I used to manage half a dozen employees, and one was 200 miles from the office where the rest of us worked. Although we used Skype to include him in regular staff meetings and he was included in every email I sent to the team, I realized too often that I would forget to send him information that I casually shared with employees in the office.

After the spring of 2020, when almost everyone on staff worked from home most of the time, that problem solved itself. There was no casual information-sharing; all communication had to be deliberate and inclusive. But home confinement has been replaced by a hybrid model — some people working in the office, some people at home, some people splitting time between home and office — that may result in even more cracks in team cohesion.

And there are far worse forms of proximity bias than being the last to learn about a development in the office. In an article published earlier this year by the Society of Human Resource Managers, Arlene S. Hirsch enumerate these common examples:

  • “Evaluating the work of onsite employees more highly than remote employees regardless of objective performance metrics.

  • “Offering the most interesting projects, assignments or development opportunities to onsite employees”; and

  • “Excluding remote employees from important meetings or not encouraging them to speak up on calls.”

One factor contributing to the risk of proximity bias, Future Forum found, is “the vastly different preferences of executives and employees. Forty-two percent of executives report they work from the office 3-4 days a week as compared to just 30% of non-executives.” And that was a year ago. At that time, fully three-quarters of executives wanted to work primarily in the office, even if they were still working remotely, but fewer than 40% of non-executives wanted to return to the office most days.

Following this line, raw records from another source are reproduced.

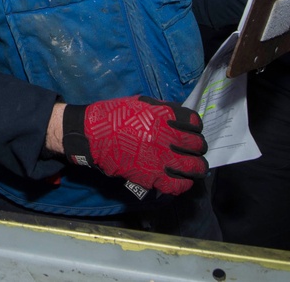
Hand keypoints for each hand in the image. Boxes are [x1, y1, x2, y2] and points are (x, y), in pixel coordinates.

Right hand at [62, 95, 207, 194]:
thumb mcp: (141, 104)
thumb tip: (179, 121)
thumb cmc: (114, 115)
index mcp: (164, 116)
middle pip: (199, 146)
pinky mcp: (152, 177)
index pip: (195, 123)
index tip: (190, 132)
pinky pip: (179, 185)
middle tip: (191, 151)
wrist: (91, 134)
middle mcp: (167, 137)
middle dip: (197, 148)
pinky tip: (179, 179)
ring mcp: (161, 158)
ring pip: (195, 167)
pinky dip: (182, 183)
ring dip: (195, 167)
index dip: (195, 128)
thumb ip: (163, 111)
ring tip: (190, 168)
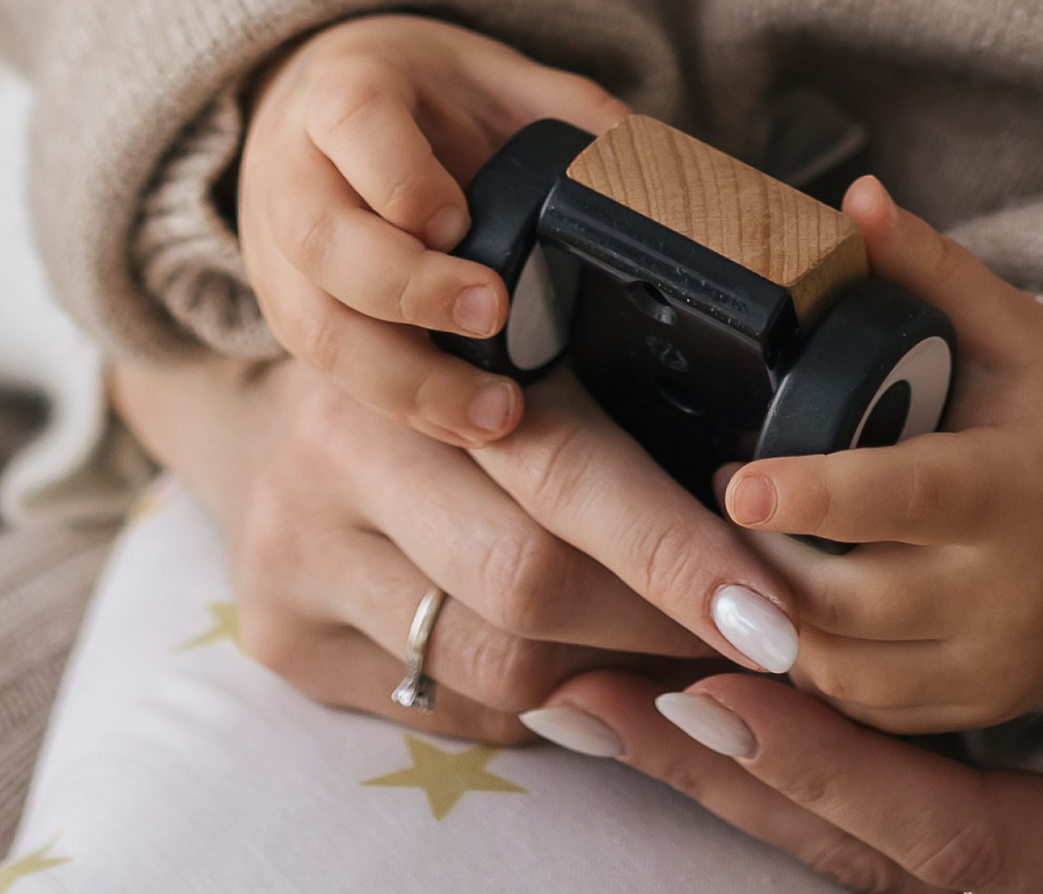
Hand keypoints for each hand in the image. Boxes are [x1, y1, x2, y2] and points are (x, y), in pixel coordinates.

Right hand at [110, 339, 795, 745]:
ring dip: (610, 677)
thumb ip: (611, 380)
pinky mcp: (283, 634)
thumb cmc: (442, 372)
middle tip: (755, 644)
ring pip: (497, 660)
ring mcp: (299, 544)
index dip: (677, 548)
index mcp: (416, 344)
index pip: (565, 464)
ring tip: (678, 656)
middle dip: (659, 623)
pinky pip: (449, 706)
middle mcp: (339, 441)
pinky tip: (586, 678)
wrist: (269, 419)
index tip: (773, 609)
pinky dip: (539, 709)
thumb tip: (762, 495)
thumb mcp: (514, 334)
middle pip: (530, 579)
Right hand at [235, 12, 621, 446]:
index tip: (460, 219)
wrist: (305, 107)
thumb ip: (562, 107)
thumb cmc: (409, 94)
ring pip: (317, 327)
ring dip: (404, 379)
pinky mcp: (285, 316)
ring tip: (493, 411)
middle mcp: (295, 174)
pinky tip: (462, 426)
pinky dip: (398, 407)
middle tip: (493, 311)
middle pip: (326, 240)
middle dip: (407, 287)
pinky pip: (328, 374)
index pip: (355, 124)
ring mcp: (277, 253)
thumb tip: (645, 160)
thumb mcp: (485, 72)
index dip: (403, 179)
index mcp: (342, 90)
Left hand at [538, 562, 1042, 893]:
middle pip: (886, 853)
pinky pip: (945, 813)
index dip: (824, 774)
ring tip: (613, 699)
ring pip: (896, 842)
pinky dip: (834, 765)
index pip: (960, 838)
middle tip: (580, 693)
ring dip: (754, 775)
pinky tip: (755, 710)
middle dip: (730, 777)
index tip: (707, 691)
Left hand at [716, 179, 1042, 730]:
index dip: (815, 495)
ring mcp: (992, 667)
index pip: (901, 499)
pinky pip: (866, 712)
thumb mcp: (1006, 329)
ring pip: (844, 671)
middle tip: (713, 494)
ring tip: (735, 549)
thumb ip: (927, 267)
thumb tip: (857, 197)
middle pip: (849, 601)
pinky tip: (779, 612)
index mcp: (1012, 490)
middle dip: (761, 557)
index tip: (736, 481)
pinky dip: (811, 671)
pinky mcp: (974, 711)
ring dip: (772, 619)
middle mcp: (1007, 596)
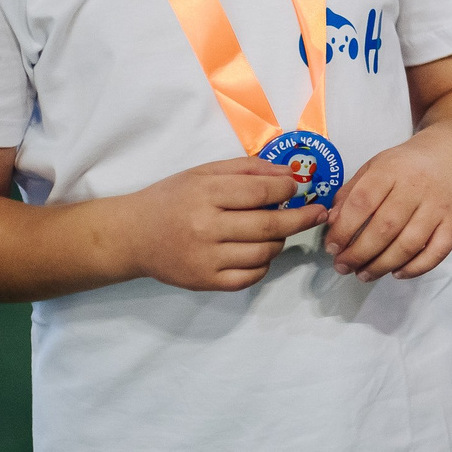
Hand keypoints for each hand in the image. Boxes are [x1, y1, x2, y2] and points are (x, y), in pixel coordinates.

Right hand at [114, 157, 315, 291]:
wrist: (132, 236)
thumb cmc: (171, 198)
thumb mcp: (204, 173)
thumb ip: (247, 169)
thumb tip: (289, 173)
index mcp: (205, 194)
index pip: (261, 193)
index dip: (287, 189)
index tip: (298, 188)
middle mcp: (206, 227)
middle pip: (270, 226)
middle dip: (301, 218)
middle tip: (318, 213)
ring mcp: (206, 259)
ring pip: (265, 252)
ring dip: (280, 240)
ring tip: (276, 230)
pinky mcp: (206, 282)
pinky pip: (251, 276)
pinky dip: (263, 264)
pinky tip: (258, 251)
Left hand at [325, 134, 451, 281]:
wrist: (448, 158)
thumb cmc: (403, 167)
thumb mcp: (373, 168)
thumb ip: (350, 194)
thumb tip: (332, 223)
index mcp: (391, 169)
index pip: (363, 202)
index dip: (344, 229)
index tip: (332, 247)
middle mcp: (417, 186)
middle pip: (385, 228)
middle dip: (359, 253)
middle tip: (344, 266)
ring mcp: (438, 205)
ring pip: (409, 244)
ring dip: (382, 265)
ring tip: (364, 274)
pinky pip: (437, 252)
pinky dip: (416, 268)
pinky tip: (397, 273)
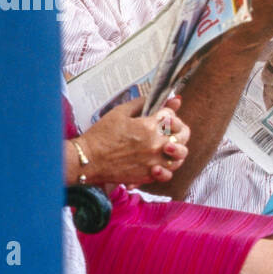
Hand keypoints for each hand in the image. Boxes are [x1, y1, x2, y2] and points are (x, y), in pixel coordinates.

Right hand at [75, 96, 190, 185]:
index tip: (160, 115)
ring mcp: (154, 161)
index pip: (171, 115)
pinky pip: (169, 173)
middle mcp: (156, 144)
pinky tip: (159, 163)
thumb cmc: (102, 135)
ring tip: (167, 146)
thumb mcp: (120, 112)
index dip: (167, 113)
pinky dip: (167, 168)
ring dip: (177, 147)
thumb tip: (168, 98)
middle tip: (169, 128)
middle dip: (179, 128)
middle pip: (183, 134)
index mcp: (149, 126)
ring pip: (181, 154)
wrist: (88, 160)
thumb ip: (144, 103)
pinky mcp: (149, 175)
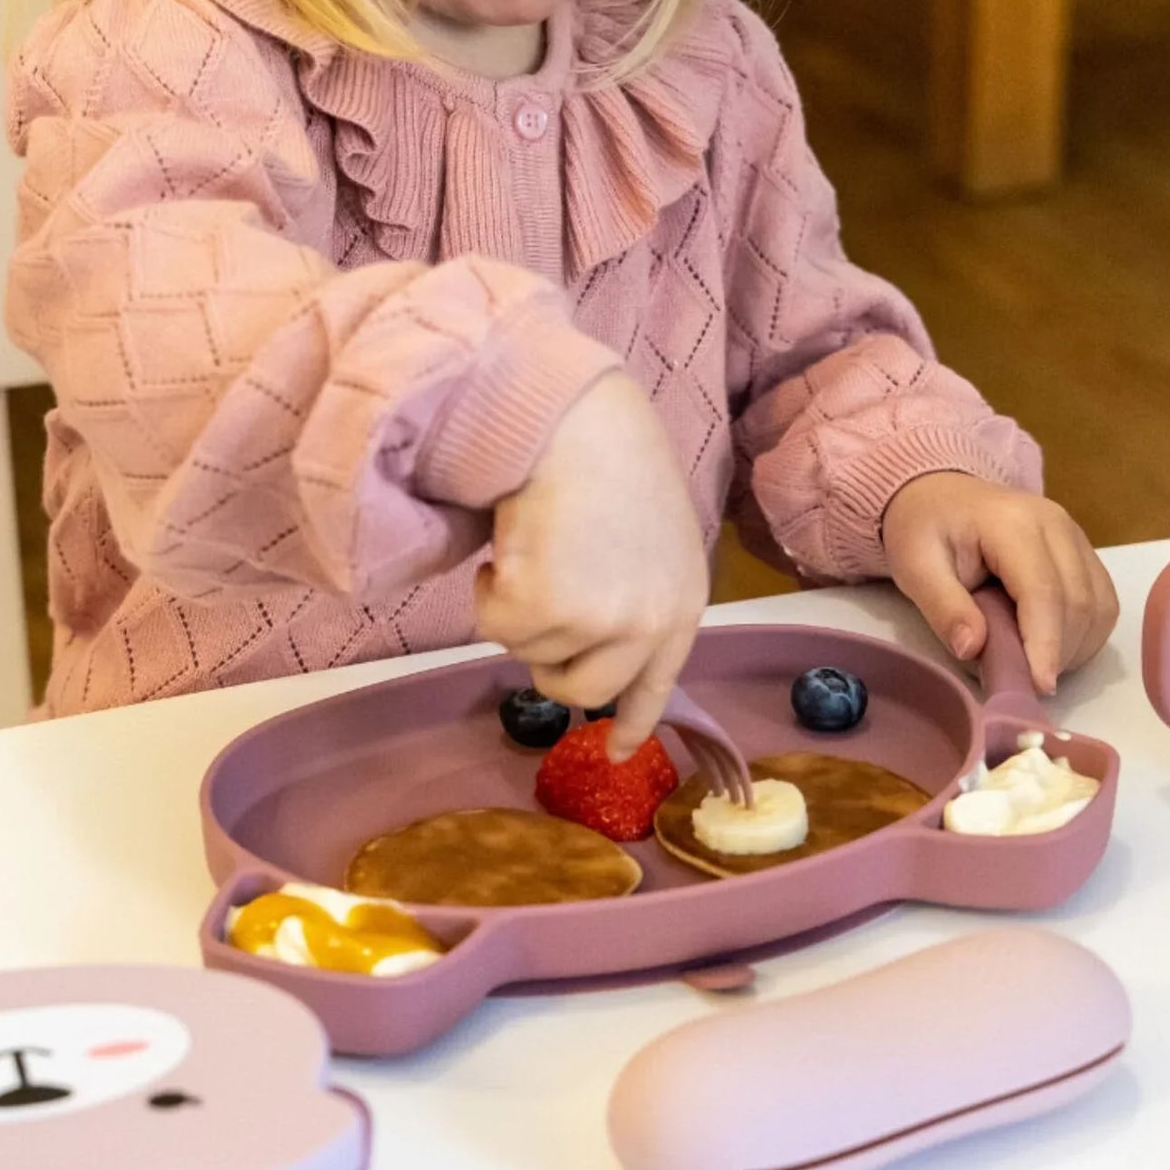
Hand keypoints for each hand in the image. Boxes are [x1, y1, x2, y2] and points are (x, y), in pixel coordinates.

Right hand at [474, 373, 709, 759]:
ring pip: (531, 656)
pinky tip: (507, 543)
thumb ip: (631, 592)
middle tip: (533, 604)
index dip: (633, 719)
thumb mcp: (644, 536)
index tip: (619, 753)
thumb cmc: (603, 456)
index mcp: (682, 602)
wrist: (572, 415)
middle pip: (583, 688)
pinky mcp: (551, 611)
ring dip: (515, 608)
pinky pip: (495, 628)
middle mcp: (653, 623)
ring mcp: (604, 622)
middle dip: (547, 658)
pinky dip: (487, 589)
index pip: (656, 683)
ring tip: (531, 545)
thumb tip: (585, 641)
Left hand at [881, 473, 1118, 693]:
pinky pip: (1101, 601)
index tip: (1038, 686)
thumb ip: (943, 607)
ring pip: (1099, 606)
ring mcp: (1075, 536)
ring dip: (1076, 647)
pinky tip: (1052, 648)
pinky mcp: (1082, 550)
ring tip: (1035, 666)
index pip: (1043, 592)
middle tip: (1025, 682)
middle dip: (1059, 652)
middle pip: (1079, 602)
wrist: (935, 493)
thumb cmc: (921, 529)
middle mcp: (1057, 525)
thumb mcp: (914, 566)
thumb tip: (972, 649)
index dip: (1044, 644)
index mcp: (1013, 523)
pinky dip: (1084, 634)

Being able to work remotely has been associated with greater job satisfaction — what the Future Forum calls “experience scores” — for non-executives, who see remote and hybrid work options as an improvement in their company culture. But trying to manage those remote or hybrid workers has done the opposite for executives. In the most recent Future Forum Pulse survey, executives reported significant declines in their experience scores.

So how can proximity bias be prevented? 

In her article for SHRM, Hirsch interviewed experts who recommended more frequent check-ins and conversations between manager and employee, something that was part of my personal effort to be a better manager of my remote staff member. Another tool: Shaking off the assumption that an office setting is necessarily more productive than remote settings.

“Awareness is half the battle,” Jason Liem, founder and leadership coach at MINDTalk Coaching in Oslo, Norway, told Hirsch. “When you become aware of it, you can act more intentionally.”